La Banque mondiale se tient prête à partager son expérience et ses connaissances en la matière. Aujourd’hui nous auront une première opportunité de vous présenter nos travaux, de vous écouter et de répondre dans la mesure du possible à vos questionnements. Nous avons pour cela réuni nos experts à Washington ainsi que nos collègues de Rabat en charge de nos programmes en matière de développement du secteur privé, de développement humain, de développement soutenable, ou encore de gouvernance. 
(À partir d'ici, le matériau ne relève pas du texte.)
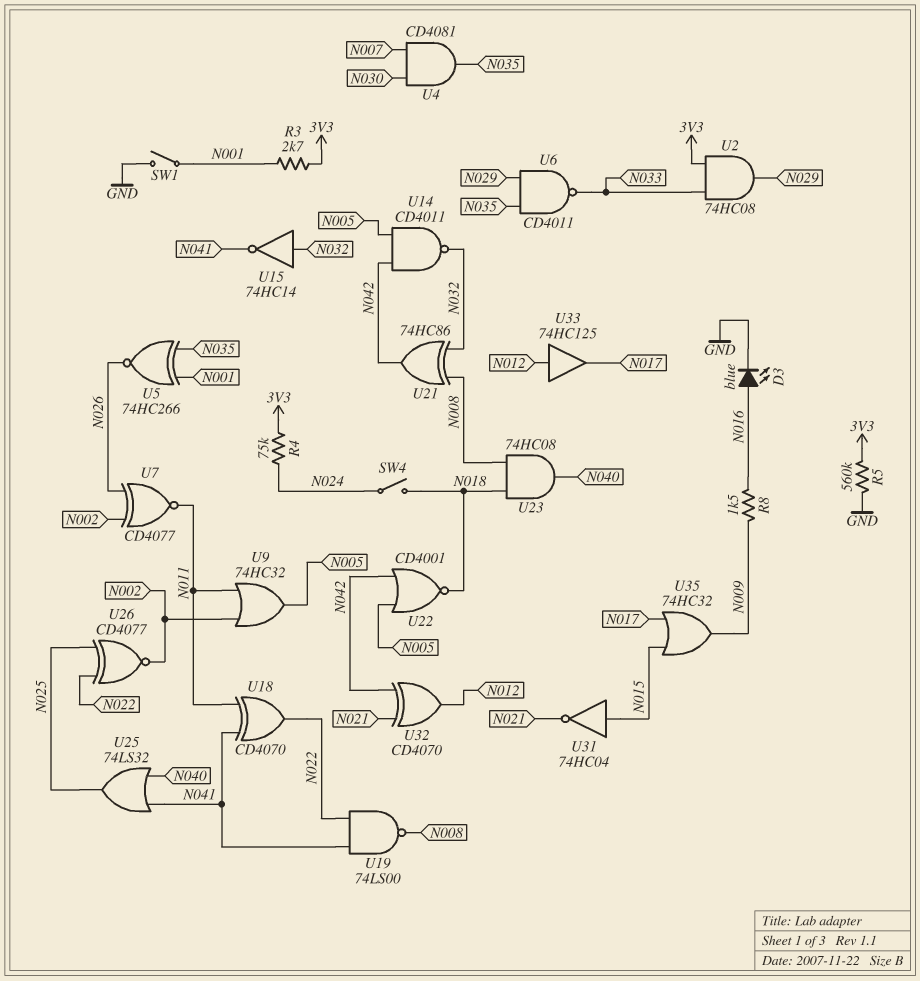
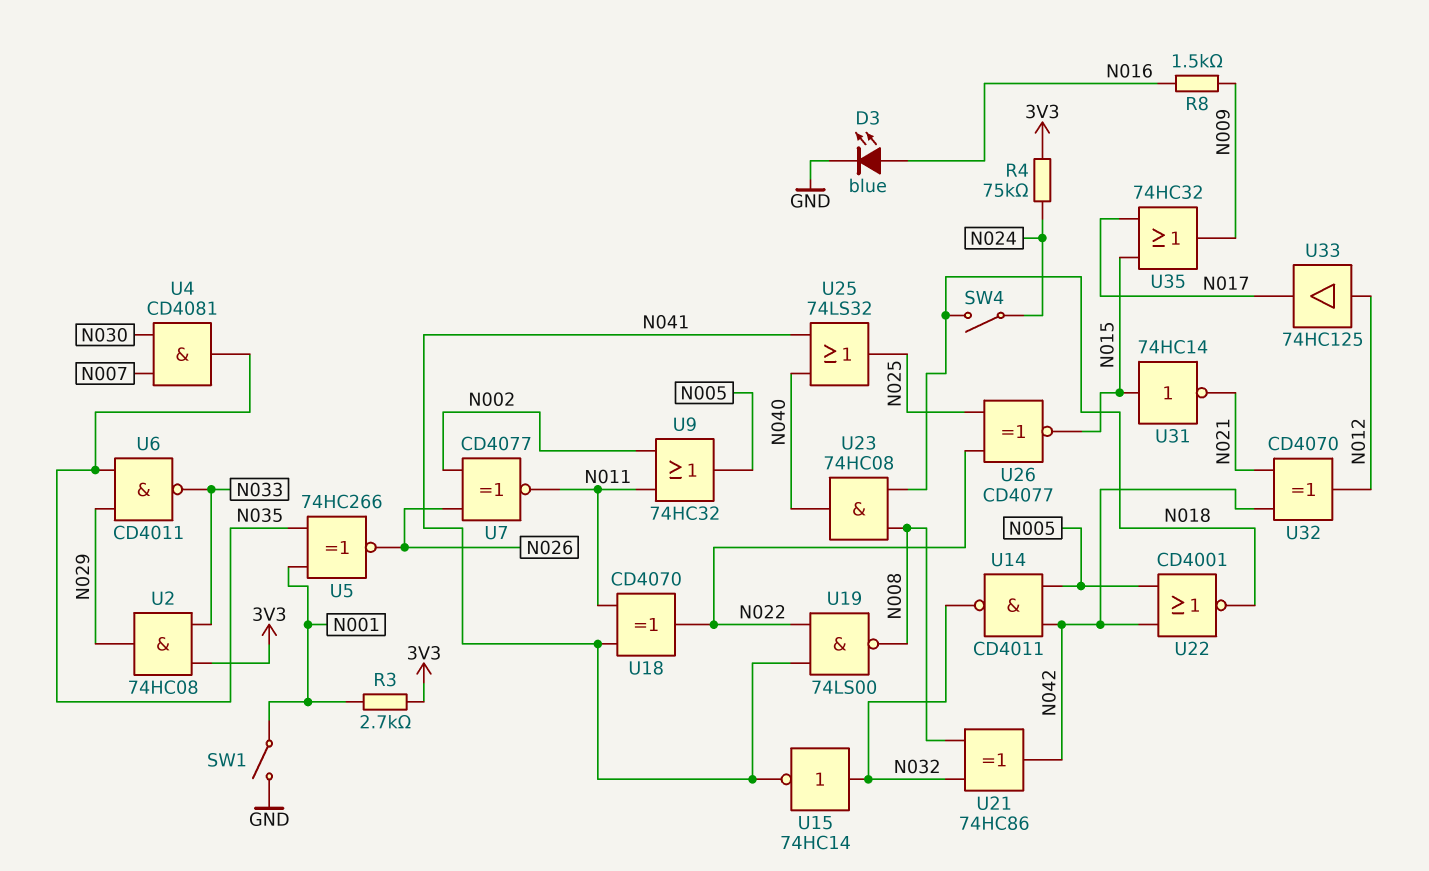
R5: 560k (3V3, GND) -> none
U26: XNOR CD4077 (in N022, in N025, out N002) -> XNOR CD4077 (in N022, in N025, out N015)
U31: NOT 74HC04 (in N015, out N021) -> NOT 74HC14 (in N015, out N021)

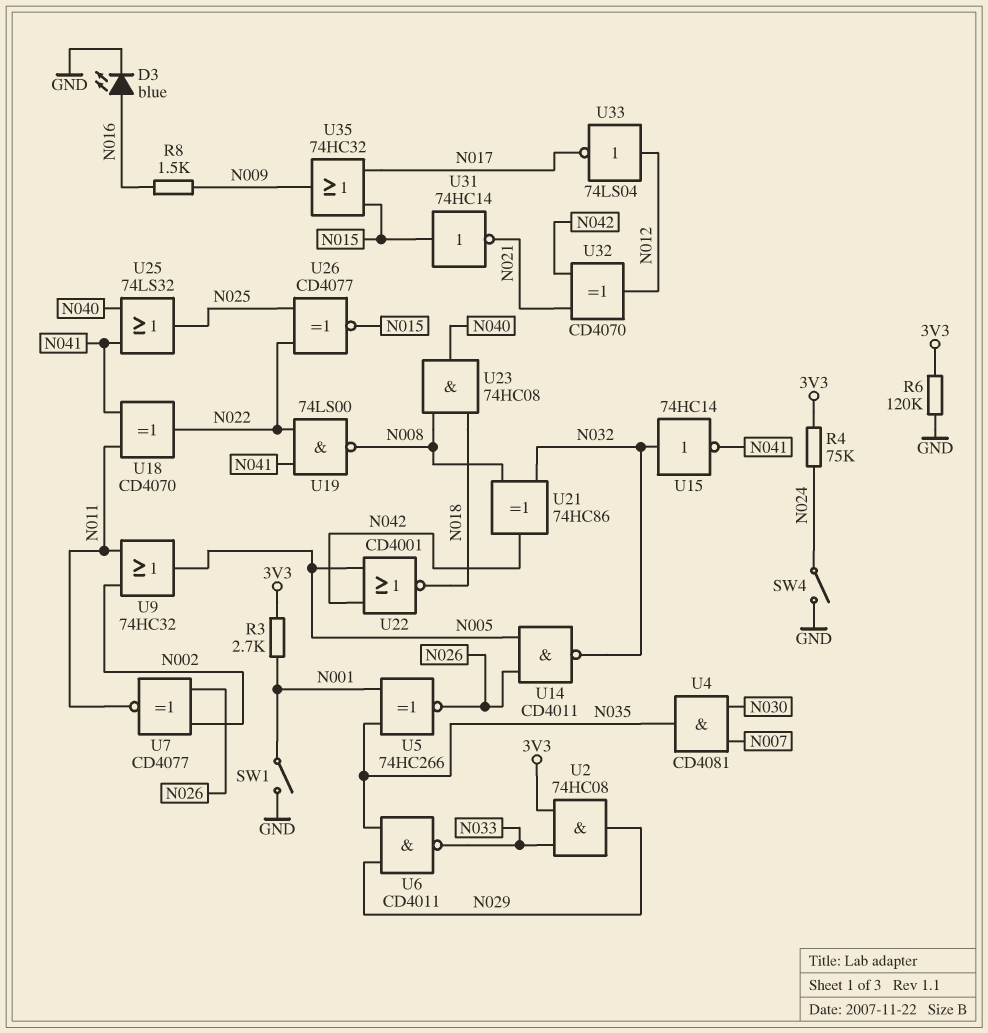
R6: none -> 120k (3V3, GND)
SW4: switch (N018, N024) -> switch (GND, N024)
U14: NAND CD4011 (in N005, in N042, out N032) -> NAND CD4011 (in N005, in N026, out N032)
U33: buffer 74HC125 (in N012, out N017) -> NOT 74LS04 (in N012, out N017)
Comme M. Jourdain faisait de la prose sans le savoir, nos équipes au Maroc travaillent déjà à l’immatérialité sans le savoir. En effet, en ligne avec les objectifs partagés de réduction de la pauvreté et de prospérité partagée, le gouvernement du Maroc et le Groupe de la Banque mondiale viennent de renouveler leur Cadre de partenariat stratégique (CPS) pour la période 2014-2017. Dans ce nouveau cadre, la Banque s’est engagée à accompagner le Maroc sur la voie des réformes institutionnelles et à amplifier son soutien financier, technique et analytique autant que nécessaire autour de trois domaines clés : promouvoir une croissance concurrentielle et inclusive, notamment pour la jeunesse et les femmes ; construire un avenir vert et résilient ; et renforcer la gouvernance et les institutions pour une meilleure prestation de services à tous les citoyens, à travers notamment le renforcement du  droit d’expression et de la participation citoyenne. Voilà comment, en quelques mots,  le Maroc pourrait certainement atteindre à la fois une plus grande richesse globale et une meilleure répartition de cette richesse.

Je vous souhaite les échanges les plus productifs possibles et vous remercie de votre attention.